Education: Bachelor's degree in communications, Tennessee State University

One of a small group of celebrities known by one name, Oprah is a member of an even more elite group: self-made female billionaires. And she is sui generis as the first black American female billionaire and the richest black American. With a fortune estimated by Forbes at $2.9 billion, she has also passed Hewlett-Packard CEO Meg Whitman as the richest self-made woman in the U.S.

But Oprah's mark on the past quarter-century goes beyond her classic rags-to-riches story. It lies in redefining the TV talk show, breaking the format's dominance by white men and building a personality-based brand on a scale never seen before. Those accomplishments have changed not just the media industry but American popular culture.

As a talk show host, Oprah's wit, warmth and well-grounded personality let her pioneer and popularize confessional tabloid talk TV. Her ability to get celebrities and average people alike to pour out their emotions and confess all manner of indiscretions to an audience of strangers gave rise to the term Oprahization.

That phenomenon made a powerful ally to The Oprah Effect, or the power of her opinions and endorsements to sway public behavior—from buying titles highlighted in Oprah's Book Club to voting for Barack Obama for president, whom she endorsed in 2008 and 2012. Her success and popularity led to her repeatedly being named one of the most influential women in the world.

Oprah was born to a teenage single mother in Kosciusko, Miss. She grew up in inner-city Milwaukee, in well-documented hardship and abuse, and later was sent to live in Tennessee. She landed a part-time news job in local radio while in high school, and worked as a TV newscaster in Nashville and Baltimore before finding her true calling: the talk show.

In 1983, she moved to Chicago and a year later lifted the third-rated morning TV talk show there to No. 1, ousting "The Phil Donahue Show" from that position in the city. Within two years and still in her 30s, she launched her production company, Harpo (Oprah reversed), to create "The Oprah Winfrey Show" for national syndication. Debuting in 1986, it soon eclipsed "Donahue" as the highest-rated daytime talk show in the U.S., gaining a peak daily audience of 13.1 million in the 1991-92 season.

In the mid-1990s, Oprah transformed the program from a tabloid confessional centered on family and relationship issues to a show focusing on self-improvement. Her final episode aired in May 2011, four months after the launch of the Oprah Winfrey Network (OWN), a cable TV partnership with Discovery Communications, which has struggled.

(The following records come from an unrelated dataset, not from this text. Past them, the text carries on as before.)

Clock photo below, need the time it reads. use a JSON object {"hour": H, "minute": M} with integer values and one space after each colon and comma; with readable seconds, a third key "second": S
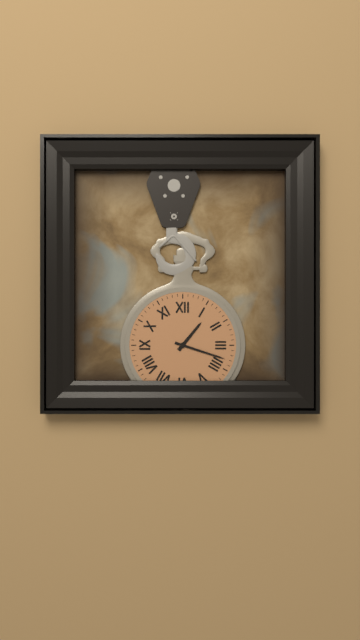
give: {"hour": 1, "minute": 18}
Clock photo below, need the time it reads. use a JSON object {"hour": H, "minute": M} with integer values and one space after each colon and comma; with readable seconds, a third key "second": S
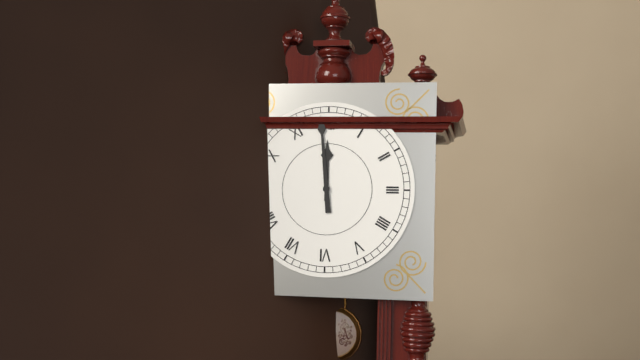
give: {"hour": 11, "minute": 59}
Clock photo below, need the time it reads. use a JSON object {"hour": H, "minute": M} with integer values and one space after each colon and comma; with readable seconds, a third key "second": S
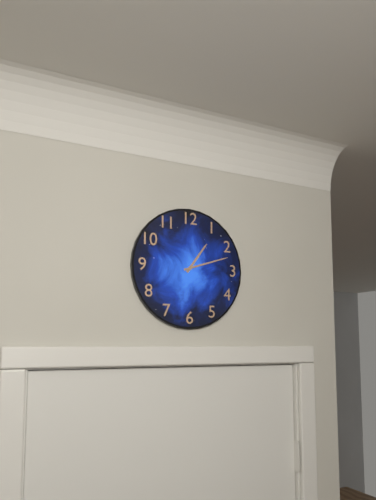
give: {"hour": 1, "minute": 12}
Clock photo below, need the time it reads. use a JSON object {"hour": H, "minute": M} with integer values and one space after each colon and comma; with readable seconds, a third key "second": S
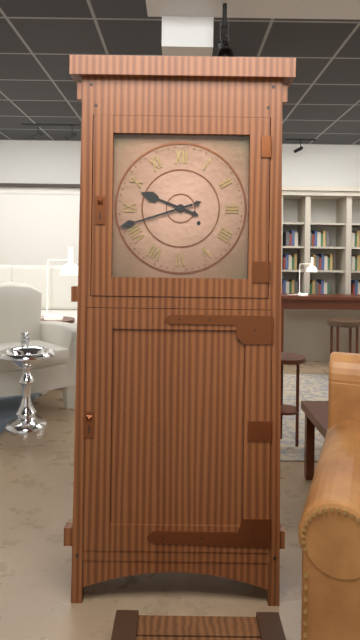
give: {"hour": 9, "minute": 42}
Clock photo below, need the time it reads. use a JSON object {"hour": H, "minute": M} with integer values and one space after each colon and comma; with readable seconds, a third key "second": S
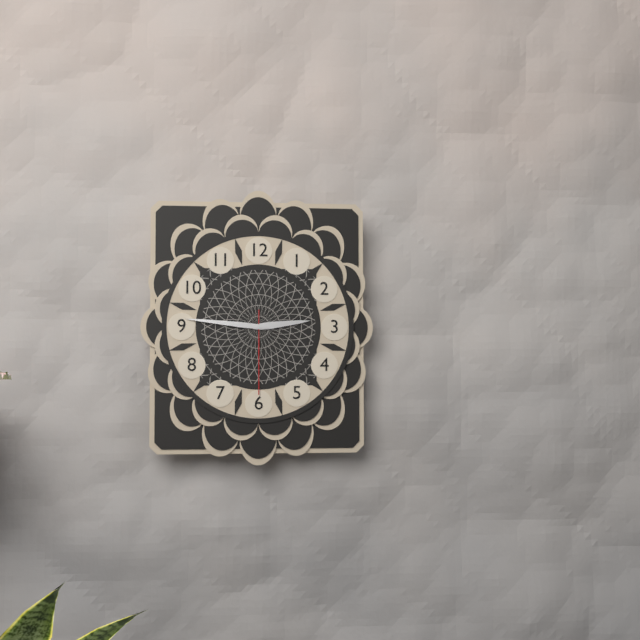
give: {"hour": 2, "minute": 46, "second": 30}
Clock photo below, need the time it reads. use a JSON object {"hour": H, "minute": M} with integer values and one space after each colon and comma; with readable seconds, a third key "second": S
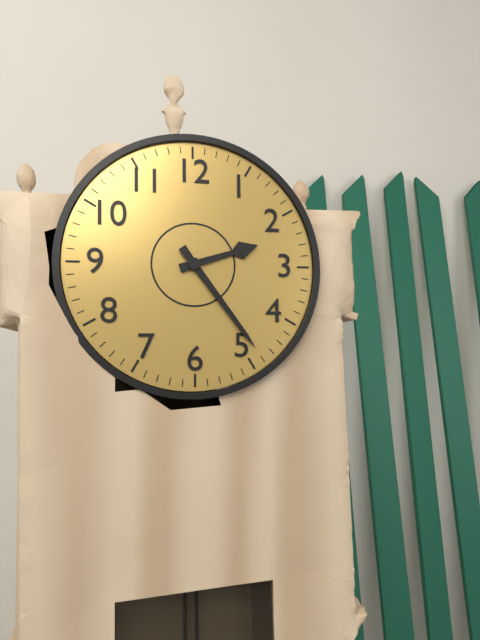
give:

Harpo Entertainment Group expanded the territory of the "Queen of All Media" to Hollywood and Broadway (as an actor and producer); books (Oprah has written five, with her 2005 tome on weight loss reportedly garnering the highest advance fee ever) and magazines (the upscale lifestyle title O); the airwaves (Oprah Radio); and public speaking (an eight-city tour has been announced for this fall). Harpo has also produced a next generation of popular talk shows, including those featuring Dr. Phil, Dr. Oz and Rachael Ray.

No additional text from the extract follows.